■ Aim of the task ■
Count the lines in the listing below that contain the string "skFitSpline", matching case exactly. Reply with the number alone.

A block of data

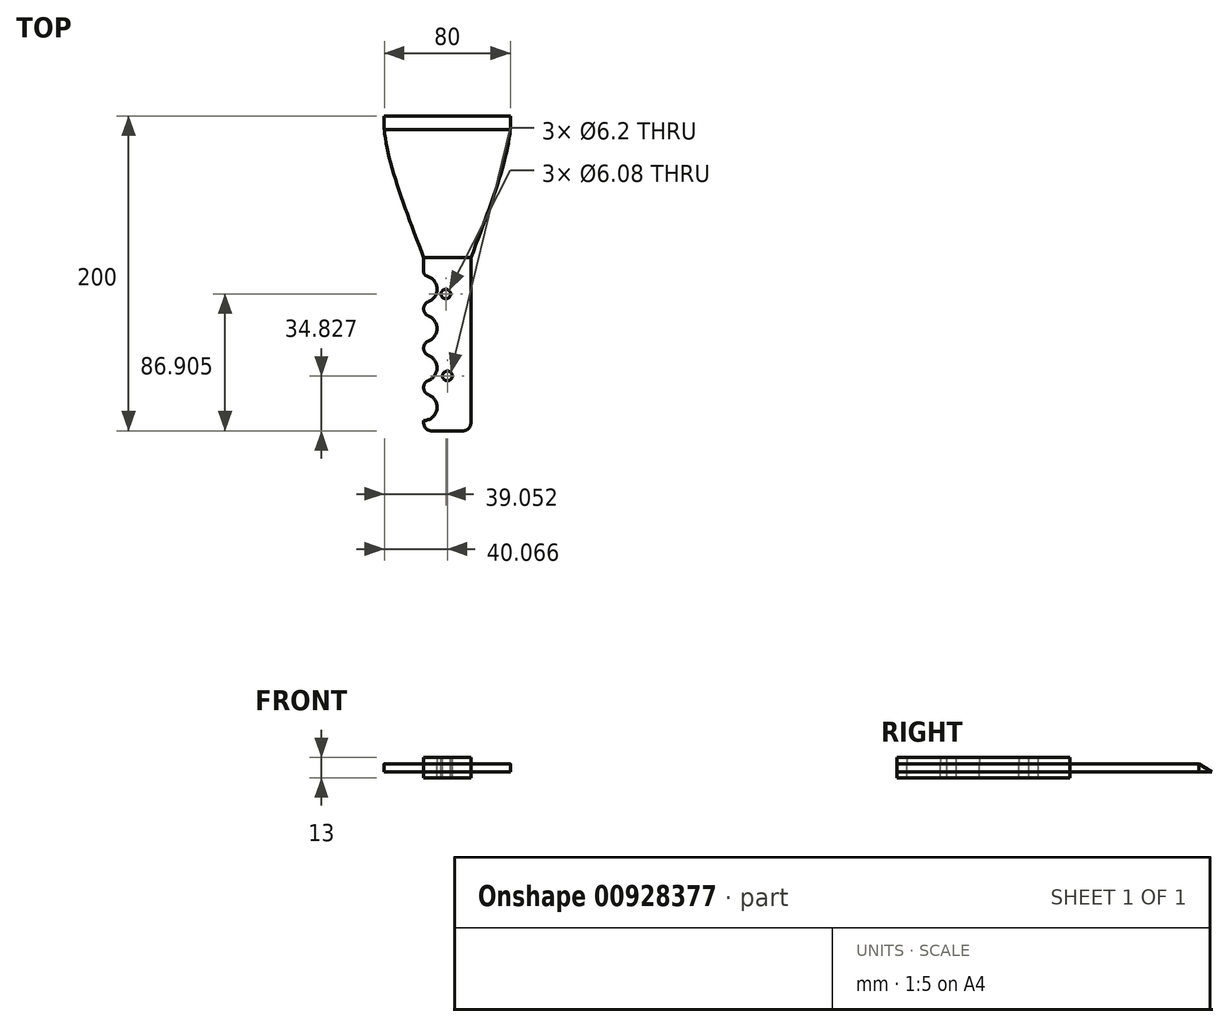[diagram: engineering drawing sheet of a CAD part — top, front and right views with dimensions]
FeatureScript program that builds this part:
annotation { "Feature Type Name" : "Feature", "Feature Type Description" : "" }
export const myFeature = defineFeature(function(context is Context, id is Id, definition is map)
    precondition{}
    {
        {
            var Q0;
            Q0=qCreatedBy(makeId("Top.planeOp"),FACE);
            var sketch = newSketch(context, id + "F0", { "sketchPlane" : qUnion([Q0])});
            skLineSegment(sketch, "E0.bottom", {"start": v(-36.21, -52.82) * mm, "end": v(43.79, -52.82) * mm});
            skLineSegment(sketch, "E0.top", {"start": v(-36.21, 147.18) * mm, "end": v(43.79, 147.18) * mm});
            skLineSegment(sketch, "E0.left", {"start": v(-36.21, -52.82) * mm, "end": v(-36.21, 147.18) * mm});
            skLineSegment(sketch, "E0.right", {"start": v(43.79, -52.82) * mm, "end": v(43.79, 147.18) * mm});
            skLineSegment(sketch, "E1.0", {"start": v(-36.21, 57.18) * mm, "end": v(43.79, 57.18) * mm});
            skLineSegment(sketch, "E2.0", {"start": v(18.79, -52.82) * mm, "end": v(18.79, 147.18) * mm});
            skLineSegment(sketch, "E3.0", {"start": v(-11.21, -52.82) * mm, "end": v(-11.21, 147.18) * mm});
            skFitSpline(sketch, "E4", {"points": [v(18.79, 57.18) * mm, v(43.79, 147.18) * mm, v(32.99, 168.62) * mm], "startDerivative": vector(60.83, 159.48) * mm, "endDerivative": vector(-43.84, 51.63) * mm});
            skFitSpline(sketch, "E5", {"points": [v(-11.21, 57.18) * mm, v(-36.21, 147.18) * mm, v(-25.14, 169.08) * mm], "startDerivative": vector(-61.11, 159.77) * mm, "endDerivative": vector(44.62, 52.51) * mm});
            skSolve(sketch);
        }
        {
            var Q0;
            {var subQ2=sQuery(id+"F0.wireOp",EDGE,"E0.top");var subQ4=sQuery(id+"F0.wireOp",EDGE,"E3.0");var subQ5=makeQuery(id+"F0.imprint","INTERSECT",VERTEX,{"derivedFrom":[subQ2,subQ4]});Q0=makeQuery(id+"F0.imprint","IMPRINT",FACE,{"disambiguationData":[TD([[makeQuery(id+"F0.imprint","IMPRINT",EDGE,{"disambiguationData":[TD([[subQ5,1.0]])],"derivedFrom":subQ2}),-1.0]])]});}
            var Q1;
            {var subQ0=sQuery(id+"F0.wireOp",EDGE,"E2.0");var subQ1=sQuery(id+"F0.wireOp",EDGE,"E0.top");var subQ2=makeQuery(id+"F0.imprint","INTERSECT",VERTEX,{"derivedFrom":[subQ1,subQ0]});Q1=makeQuery(id+"F0.imprint","IMPRINT",FACE,{"disambiguationData":[TD([[makeQuery(id+"F0.imprint","IMPRINT",EDGE,{"disambiguationData":[TD([[subQ2,1.0]])],"derivedFrom":subQ1}),-1.0]])]});}
            var Q2;
            {var subQ2=sQuery(id+"F0.wireOp",EDGE,"E0.top");var subQ4=sQuery(id+"F0.wireOp",EDGE,"E2.0");var subQ5=makeQuery(id+"F0.imprint","INTERSECT",VERTEX,{"derivedFrom":[subQ2,subQ4]});Q2=makeQuery(id+"F0.imprint","IMPRINT",FACE,{"disambiguationData":[TD([[makeQuery(id+"F0.imprint","IMPRINT",EDGE,{"disambiguationData":[TD([[subQ5,-1.0]])],"derivedFrom":subQ2}),-1.0]])]});}
            var Q3;
            {var subQ0=sQuery(id+"F0.wireOp",EDGE,"E2.0");var subQ1=sQuery(id+"F0.wireOp",EDGE,"E0.bottom");var subQ2=makeQuery(id+"F0.imprint","INTERSECT",VERTEX,{"derivedFrom":[subQ1,subQ0]});Q3=makeQuery(id+"F0.imprint","IMPRINT",FACE,{"disambiguationData":[TD([[makeQuery(id+"F0.imprint","IMPRINT",EDGE,{"disambiguationData":[TD([[subQ2,1.0]])],"derivedFrom":subQ1}),1.0]])]});}
            extrude(context, id + "F1", {"entities" : qUnion([Q0, Q1, Q2, Q3]), "depth" : 5 * mm, "offsetDistance" : 25 * mm});
        }
        {
            var Q0;
            Q0=makeQuery(id+"F1.opExtrude","CAP_FACE",FACE,{"disambiguationData":[OSD([sQuery(id+"F0.wireOp",EDGE,"E0.bottom"),sQuery(id+"F0.wireOp",EDGE,"E0.top"),sQuery(id+"F0.wireOp",EDGE,"E0.left"),sQuery(id+"F0.wireOp",EDGE,"E0.right"),sQuery(id+"F0.wireOp",EDGE,"E2.0"),sQuery(id+"F0.wireOp",EDGE,"E3.0"),sQuery(id+"F0.wireOp",EDGE,"E4"),sQuery(id+"F0.wireOp",EDGE,"E5")])],"isStart":false});
            var sketch = newSketch(context, id + "F2", { "sketchPlane" : qUnion([Q0])});
            skCircle(sketch, "E6", {"center": v(-11.21, 37.18) * mm, "radius": 8.5 * mm});
            skCircle(sketch, "E7", {"center": v(-11.21, 12.18) * mm, "radius": 8.5 * mm});
            skCircle(sketch, "E8", {"center": v(-11.21, -12.82) * mm, "radius": 8.5 * mm});
            skCircle(sketch, "E9", {"center": v(-11.21, -37.82) * mm, "radius": 8.5 * mm});
            skSolve(sketch);
        }
        {
            var Q0;
            Q0=makeQuery(id+"F1.opExtrude","SWEPT_EDGE",EDGE,{"disambiguationData":[OSD([sQuery(id+"F0.wireOp",EDGE,"E0.bottom"),sQuery(id+"F0.wireOp",EDGE,"E3.0")])]});
            var Q1;
            Q1=makeQuery(id+"F1.opExtrude","SWEPT_EDGE",EDGE,{"disambiguationData":[OSD([sQuery(id+"F0.wireOp",EDGE,"E0.bottom"),sQuery(id+"F0.wireOp",EDGE,"E2.0")])]});
            fillet(context, id + "F3", {"entities" : qUnion([Q0, Q1]), "radius" : 5 * mm, "tangentPropagation" : true, "allowEdgeOverflow" : false});
        }
        {
            var Q0;
            {var subQ0=sQuery(id+"F2.wireOp",EDGE,"E6");var subQ1=makeQuery(id+"F1.opExtrude","CAP_EDGE",EDGE,{"disambiguationData":[OSD([sQuery(id+"F0.wireOp",EDGE,"E3.0")])],"isStart":false});var subQ2=makeQuery(id+"F2.imprint","INTERSECT",VERTEX,{"disambiguationData":[OD(0.0)],"derivedFrom":[subQ1,subQ0]});Q0=makeQuery(id+"F2.imprint","IMPRINT",FACE,{"disambiguationData":[TD([[makeQuery(id+"F2.imprint","IMPRINT",EDGE,{"disambiguationData":[TD([[subQ2,1.0]])],"derivedFrom":subQ0}),1.0]])]});}
            var Q1;
            {var subQ0=sQuery(id+"F2.wireOp",EDGE,"E7");var subQ1=makeQuery(id+"F1.opExtrude","CAP_EDGE",EDGE,{"disambiguationData":[OSD([sQuery(id+"F0.wireOp",EDGE,"E3.0")])],"isStart":false});var subQ2=makeQuery(id+"F2.imprint","INTERSECT",VERTEX,{"disambiguationData":[OD(0.0)],"derivedFrom":[subQ1,subQ0]});Q1=makeQuery(id+"F2.imprint","IMPRINT",FACE,{"disambiguationData":[TD([[makeQuery(id+"F2.imprint","IMPRINT",EDGE,{"disambiguationData":[TD([[subQ2,1.0]])],"derivedFrom":subQ0}),1.0]])]});}
            var Q2;
            {var subQ0=sQuery(id+"F2.wireOp",EDGE,"E8");var subQ1=makeQuery(id+"F1.opExtrude","CAP_EDGE",EDGE,{"disambiguationData":[OSD([sQuery(id+"F0.wireOp",EDGE,"E3.0")])],"isStart":false});var subQ2=makeQuery(id+"F2.imprint","INTERSECT",VERTEX,{"disambiguationData":[OD(0.0)],"derivedFrom":[subQ1,subQ0]});Q2=makeQuery(id+"F2.imprint","IMPRINT",FACE,{"disambiguationData":[TD([[makeQuery(id+"F2.imprint","IMPRINT",EDGE,{"disambiguationData":[TD([[subQ2,-1.0]])],"derivedFrom":subQ0}),1.0]])]});}
            var Q3;
            {var subQ0=sQuery(id+"F2.wireOp",EDGE,"E9");var subQ1=makeQuery(id+"F1.opExtrude","CAP_EDGE",EDGE,{"disambiguationData":[OSD([sQuery(id+"F0.wireOp",EDGE,"E3.0")])],"isStart":false});var subQ2=makeQuery(id+"F2.imprint","INTERSECT",VERTEX,{"disambiguationData":[OD(0.0)],"derivedFrom":[subQ1,subQ0]});Q3=makeQuery(id+"F2.imprint","IMPRINT",FACE,{"disambiguationData":[TD([[makeQuery(id+"F2.imprint","IMPRINT",EDGE,{"disambiguationData":[TD([[subQ2,-1.0]])],"derivedFrom":subQ0}),1.0]])]});}
            extrude(context, id + "F4", {"entities" : qUnion([Q0, Q1, Q2, Q3]), "operationType" : NewBodyOperationType.REMOVE, "oppositeDirection" : true, "depth" : 25 * mm, "offsetDistance" : 25 * mm});
        }
        {
            var Q0;
            {var subQ0=sQuery(id+"F2.wireOp",EDGE,"E8");var subQ1=sQuery(id+"F0.wireOp",EDGE,"E3.0");Q0=makeQuery(id+"F4.boolean.opBoolean","COPY",EDGE,{"derivedFrom":makeQuery(id+"F4.opExtrude","SWEPT_EDGE",EDGE,{"disambiguationData":[OSD([subQ1,subQ0]),TDD([makeQuery(id+"F2.imprint","INTERSECT",VERTEX,{"disambiguationData":[OD(1.0)],"derivedFrom":[makeQuery(id+"F1.opExtrude","CAP_EDGE",EDGE,{"disambiguationData":[OSD([subQ1])],"isStart":false}),subQ0]})])]})});}
            var Q1;
            {var subQ0=sQuery(id+"F2.wireOp",EDGE,"E7");var subQ1=sQuery(id+"F0.wireOp",EDGE,"E3.0");Q1=makeQuery(id+"F4.boolean.opBoolean","COPY",EDGE,{"derivedFrom":makeQuery(id+"F4.opExtrude","SWEPT_EDGE",EDGE,{"disambiguationData":[OSD([subQ1,subQ0]),TDD([makeQuery(id+"F2.imprint","INTERSECT",VERTEX,{"disambiguationData":[OD(1.0)],"derivedFrom":[makeQuery(id+"F1.opExtrude","CAP_EDGE",EDGE,{"disambiguationData":[OSD([subQ1])],"isStart":false}),subQ0]})])]})});}
            var Q2;
            {var subQ0=sQuery(id+"F2.wireOp",EDGE,"E8");var subQ1=sQuery(id+"F0.wireOp",EDGE,"E3.0");Q2=makeQuery(id+"F4.boolean.opBoolean","COPY",EDGE,{"derivedFrom":makeQuery(id+"F4.opExtrude","SWEPT_EDGE",EDGE,{"disambiguationData":[OSD([subQ1,subQ0]),TDD([makeQuery(id+"F2.imprint","INTERSECT",VERTEX,{"disambiguationData":[OD(0.0)],"derivedFrom":[makeQuery(id+"F1.opExtrude","CAP_EDGE",EDGE,{"disambiguationData":[OSD([subQ1])],"isStart":false}),subQ0]})])]})});}
            var Q3;
            {var subQ0=sQuery(id+"F2.wireOp",EDGE,"E9");var subQ1=sQuery(id+"F0.wireOp",EDGE,"E3.0");Q3=makeQuery(id+"F4.boolean.opBoolean","COPY",EDGE,{"derivedFrom":makeQuery(id+"F4.opExtrude","SWEPT_EDGE",EDGE,{"disambiguationData":[OSD([subQ1,subQ0]),TDD([makeQuery(id+"F2.imprint","INTERSECT",VERTEX,{"disambiguationData":[OD(1.0)],"derivedFrom":[makeQuery(id+"F1.opExtrude","CAP_EDGE",EDGE,{"disambiguationData":[OSD([subQ1])],"isStart":false}),subQ0]})])]})});}
            var Q4;
            {var subQ0=sQuery(id+"F2.wireOp",EDGE,"E9");var subQ1=sQuery(id+"F0.wireOp",EDGE,"E3.0");Q4=makeQuery(id+"F4.boolean.opBoolean","COPY",EDGE,{"derivedFrom":makeQuery(id+"F4.opExtrude","SWEPT_EDGE",EDGE,{"disambiguationData":[OSD([subQ1,subQ0]),TDD([makeQuery(id+"F2.imprint","INTERSECT",VERTEX,{"disambiguationData":[OD(0.0)],"derivedFrom":[makeQuery(id+"F1.opExtrude","CAP_EDGE",EDGE,{"disambiguationData":[OSD([subQ1])],"isStart":false}),subQ0]})])]})});}
            var Q5;
            {var subQ0=sQuery(id+"F2.wireOp",EDGE,"E7");var subQ1=sQuery(id+"F0.wireOp",EDGE,"E3.0");Q5=makeQuery(id+"F4.boolean.opBoolean","COPY",EDGE,{"derivedFrom":makeQuery(id+"F4.opExtrude","SWEPT_EDGE",EDGE,{"disambiguationData":[OSD([subQ1,subQ0]),TDD([makeQuery(id+"F2.imprint","INTERSECT",VERTEX,{"disambiguationData":[OD(0.0)],"derivedFrom":[makeQuery(id+"F1.opExtrude","CAP_EDGE",EDGE,{"disambiguationData":[OSD([subQ1])],"isStart":false}),subQ0]})])]})});}
            var Q6;
            {var subQ0=sQuery(id+"F2.wireOp",EDGE,"E6");var subQ1=sQuery(id+"F0.wireOp",EDGE,"E3.0");Q6=makeQuery(id+"F4.boolean.opBoolean","COPY",EDGE,{"derivedFrom":makeQuery(id+"F4.opExtrude","SWEPT_EDGE",EDGE,{"disambiguationData":[OSD([subQ1,subQ0]),TDD([makeQuery(id+"F2.imprint","INTERSECT",VERTEX,{"disambiguationData":[OD(1.0)],"derivedFrom":[makeQuery(id+"F1.opExtrude","CAP_EDGE",EDGE,{"disambiguationData":[OSD([subQ1])],"isStart":false}),subQ0]})])]})});}
            fillet(context, id + "F5", {"entities" : qUnion([Q0, Q1, Q2, Q3, Q4, Q5, Q6]), "radius" : 5 * mm, "tangentPropagation" : true, "allowEdgeOverflow" : false});
        }
        {
            var Q0;
            {var subQ0=sQuery(id+"F2.wireOp",EDGE,"E8");var subQ1=sQuery(id+"F0.wireOp",EDGE,"E3.0");Q0=makeQuery(id+"F4.boolean.opBoolean","COPY",EDGE,{"derivedFrom":makeQuery(id+"F4.opExtrude","SWEPT_EDGE",EDGE,{"disambiguationData":[OSD([subQ1,subQ0]),TDD([makeQuery(id+"F2.imprint","INTERSECT",VERTEX,{"disambiguationData":[OD(0.0)],"derivedFrom":[makeQuery(id+"F1.opExtrude","CAP_EDGE",EDGE,{"disambiguationData":[OSD([subQ1])],"isStart":false}),subQ0]})])]})});}
            var Q1;
            {var subQ0=sQuery(id+"F2.wireOp",EDGE,"E9");var subQ1=sQuery(id+"F0.wireOp",EDGE,"E3.0");Q1=makeQuery(id+"F4.boolean.opBoolean","COPY",EDGE,{"derivedFrom":makeQuery(id+"F4.opExtrude","SWEPT_EDGE",EDGE,{"disambiguationData":[OSD([subQ1,subQ0]),TDD([makeQuery(id+"F2.imprint","INTERSECT",VERTEX,{"disambiguationData":[OD(1.0)],"derivedFrom":[makeQuery(id+"F1.opExtrude","CAP_EDGE",EDGE,{"disambiguationData":[OSD([subQ1])],"isStart":false}),subQ0]})])]})});}
            var Q2;
            {var subQ0=sQuery(id+"F2.wireOp",EDGE,"E9");var subQ1=sQuery(id+"F0.wireOp",EDGE,"E3.0");Q2=makeQuery(id+"F4.boolean.opBoolean","COPY",EDGE,{"derivedFrom":makeQuery(id+"F4.opExtrude","SWEPT_EDGE",EDGE,{"disambiguationData":[OSD([subQ1,subQ0]),TDD([makeQuery(id+"F2.imprint","INTERSECT",VERTEX,{"disambiguationData":[OD(0.0)],"derivedFrom":[makeQuery(id+"F1.opExtrude","CAP_EDGE",EDGE,{"disambiguationData":[OSD([subQ1])],"isStart":false}),subQ0]})])]})});}
            var Q3;
            {var subQ0=sQuery(id+"F2.wireOp",EDGE,"E7");var subQ1=sQuery(id+"F0.wireOp",EDGE,"E3.0");Q3=makeQuery(id+"F4.boolean.opBoolean","COPY",EDGE,{"derivedFrom":makeQuery(id+"F4.opExtrude","SWEPT_EDGE",EDGE,{"disambiguationData":[OSD([subQ1,subQ0]),TDD([makeQuery(id+"F2.imprint","INTERSECT",VERTEX,{"disambiguationData":[OD(1.0)],"derivedFrom":[makeQuery(id+"F1.opExtrude","CAP_EDGE",EDGE,{"disambiguationData":[OSD([subQ1])],"isStart":false}),subQ0]})])]})});}
            var Q4;
            {var subQ0=sQuery(id+"F2.wireOp",EDGE,"E8");var subQ1=sQuery(id+"F0.wireOp",EDGE,"E3.0");Q4=makeQuery(id+"F4.boolean.opBoolean","COPY",EDGE,{"derivedFrom":makeQuery(id+"F4.opExtrude","SWEPT_EDGE",EDGE,{"disambiguationData":[OSD([subQ1,subQ0]),TDD([makeQuery(id+"F2.imprint","INTERSECT",VERTEX,{"disambiguationData":[OD(1.0)],"derivedFrom":[makeQuery(id+"F1.opExtrude","CAP_EDGE",EDGE,{"disambiguationData":[OSD([subQ1])],"isStart":false}),subQ0]})])]})});}
            var Q5;
            {var subQ0=sQuery(id+"F2.wireOp",EDGE,"E7");var subQ1=sQuery(id+"F0.wireOp",EDGE,"E3.0");Q5=makeQuery(id+"F4.boolean.opBoolean","COPY",EDGE,{"derivedFrom":makeQuery(id+"F4.opExtrude","SWEPT_EDGE",EDGE,{"disambiguationData":[OSD([subQ1,subQ0]),TDD([makeQuery(id+"F2.imprint","INTERSECT",VERTEX,{"disambiguationData":[OD(0.0)],"derivedFrom":[makeQuery(id+"F1.opExtrude","CAP_EDGE",EDGE,{"disambiguationData":[OSD([subQ1])],"isStart":false}),subQ0]})])]})});}
            var Q6;
            {var subQ0=sQuery(id+"F2.wireOp",EDGE,"E6");var subQ1=sQuery(id+"F0.wireOp",EDGE,"E3.0");Q6=makeQuery(id+"F4.boolean.opBoolean","COPY",EDGE,{"derivedFrom":makeQuery(id+"F4.opExtrude","SWEPT_EDGE",EDGE,{"disambiguationData":[OSD([subQ1,subQ0]),TDD([makeQuery(id+"F2.imprint","INTERSECT",VERTEX,{"disambiguationData":[OD(0.0)],"derivedFrom":[makeQuery(id+"F1.opExtrude","CAP_EDGE",EDGE,{"disambiguationData":[OSD([subQ1])],"isStart":false}),subQ0]})])]})});}
            var Q7;
            {var subQ0=sQuery(id+"F2.wireOp",EDGE,"E6");var subQ1=sQuery(id+"F0.wireOp",EDGE,"E3.0");Q7=makeQuery(id+"F4.boolean.opBoolean","COPY",EDGE,{"derivedFrom":makeQuery(id+"F4.opExtrude","SWEPT_EDGE",EDGE,{"disambiguationData":[OSD([subQ1,subQ0]),TDD([makeQuery(id+"F2.imprint","INTERSECT",VERTEX,{"disambiguationData":[OD(1.0)],"derivedFrom":[makeQuery(id+"F1.opExtrude","CAP_EDGE",EDGE,{"disambiguationData":[OSD([subQ1])],"isStart":false}),subQ0]})])]})});}
            fillet(context, id + "F6", {"entities" : qUnion([Q0, Q1, Q2, Q3, Q4, Q5, Q6, Q7]), "radius" : 3 * mm, "tangentPropagation" : true, "allowEdgeOverflow" : false});
        }
        {
            var Q0;
            Q0=makeQuery(id+"F1.opExtrude","CAP_EDGE",EDGE,{"disambiguationData":[OSD([sQuery(id+"F0.wireOp",EDGE,"E0.top")])],"isStart":false});
            chamfer(context, id + "F7", {"entities" : qUnion([Q0]), "chamferType" : ChamferType.OFFSET_ANGLE, "width" : 5 * mm, "oppositeDirection" : false, "angle" : 60 * degree, "tangentPropagation" : true});
        }
        {
            var Q0;
            Q0=makeQuery(id+"F1.opExtrude","CAP_FACE",FACE,{"disambiguationData":[OSD([sQuery(id+"F0.wireOp",EDGE,"E0.bottom"),sQuery(id+"F0.wireOp",EDGE,"E0.top"),sQuery(id+"F0.wireOp",EDGE,"E0.left"),sQuery(id+"F0.wireOp",EDGE,"E0.right"),sQuery(id+"F0.wireOp",EDGE,"E2.0"),sQuery(id+"F0.wireOp",EDGE,"E3.0"),sQuery(id+"F0.wireOp",EDGE,"E4"),sQuery(id+"F0.wireOp",EDGE,"E5")])],"isStart":false});
            var sketch = newSketch(context, id + "F8", { "sketchPlane" : qUnion([Q0])});
            skLineSegment(sketch, "E10", {"start": v(-11.21, 57.18) * mm, "end": v(18.79, 57.18) * mm});
            skSolve(sketch);
        }
        {
            var Q0;
            Q0=makeQuery(id+"F8.imprint","IMPRINT",FACE,{"disambiguationData":[TD([[makeQuery(id+"F8.imprint","IMPRINT",EDGE,{"derivedFrom":sQuery(id+"F8.wireOp",EDGE,"E10")}),-1.0]])]});
            extrude(context, id + "F9", {"entities" : qUnion([Q0]), "depth" : 4 * mm, "offsetDistance" : 25 * mm});
        }
        {
            var Q0;
            Q0=makeQuery(id+"F1.opExtrude","CAP_FACE",FACE,{"disambiguationData":[OSD([sQuery(id+"F0.wireOp",EDGE,"E0.bottom"),sQuery(id+"F0.wireOp",EDGE,"E0.top"),sQuery(id+"F0.wireOp",EDGE,"E0.left"),sQuery(id+"F0.wireOp",EDGE,"E0.right"),sQuery(id+"F0.wireOp",EDGE,"E2.0"),sQuery(id+"F0.wireOp",EDGE,"E3.0"),sQuery(id+"F0.wireOp",EDGE,"E4"),sQuery(id+"F0.wireOp",EDGE,"E5")])],"isStart":true});
            var sketch = newSketch(context, id + "F10", { "sketchPlane" : qUnion([Q0])});
            skLineSegment(sketch, "E11", {"start": v(18.79, -57.18) * mm, "end": v(-11.21, -57.18) * mm});
            skSolve(sketch);
        }
        {
            var Q0;
            Q0=makeQuery(id+"F10.imprint","IMPRINT",FACE,{"disambiguationData":[TD([[makeQuery(id+"F10.imprint","IMPRINT",EDGE,{"derivedFrom":sQuery(id+"F10.wireOp",EDGE,"E11")}),-1.0]])]});
            extrude(context, id + "F11", {"entities" : qUnion([Q0]), "depth" : 4 * mm, "offsetDistance" : 25 * mm});
        }
        {
            var Q0;
            Q0=makeQuery(id+"F9.opExtrude","CAP_FACE",FACE,{"disambiguationData":[OSD([sQuery(id+"F0.wireOp",EDGE,"E0.bottom"),sQuery(id+"F0.wireOp",EDGE,"E0.top"),sQuery(id+"F0.wireOp",EDGE,"E0.left"),sQuery(id+"F0.wireOp",EDGE,"E0.right"),sQuery(id+"F0.wireOp",EDGE,"E2.0"),sQuery(id+"F0.wireOp",EDGE,"E3.0"),sQuery(id+"F0.wireOp",EDGE,"E4"),sQuery(id+"F0.wireOp",EDGE,"E5"),sQuery(id+"F2.wireOp",EDGE,"E6"),sQuery(id+"F2.wireOp",EDGE,"E7"),sQuery(id+"F2.wireOp",EDGE,"E8"),sQuery(id+"F2.wireOp",EDGE,"E9"),sQuery(id+"F8.wireOp",EDGE,"E10")])],"isStart":false});
            var sketch = newSketch(context, id + "F12", { "sketchPlane" : qUnion([Q0])});
            skCircle(sketch, "E12", {"center": v(2.84, 34.09) * mm, "radius": 3.04 * mm});
            skCircle(sketch, "E13", {"center": v(3.86, -18) * mm, "radius": 3.1 * mm});
            skSolve(sketch);
        }
        {
            var Q0;
            Q0=makeQuery(id+"F12.imprint","IMPRINT",FACE,{"disambiguationData":[TD([[makeQuery(id+"F12.imprint","IMPRINT",EDGE,{"derivedFrom":sQuery(id+"F12.wireOp",EDGE,"E12")}),1.0]])]});
            var Q1;
            Q1=makeQuery(id+"F12.imprint","IMPRINT",FACE,{"disambiguationData":[TD([[makeQuery(id+"F12.imprint","IMPRINT",EDGE,{"derivedFrom":sQuery(id+"F12.wireOp",EDGE,"E13")}),1.0]])]});
            extrude(context, id + "F13", {"entities" : qUnion([Q0, Q1]), "operationType" : NewBodyOperationType.REMOVE, "oppositeDirection" : true, "depth" : 25 * mm, "offsetDistance" : 25 * mm});
        }
    });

■ Answer to this task ■
2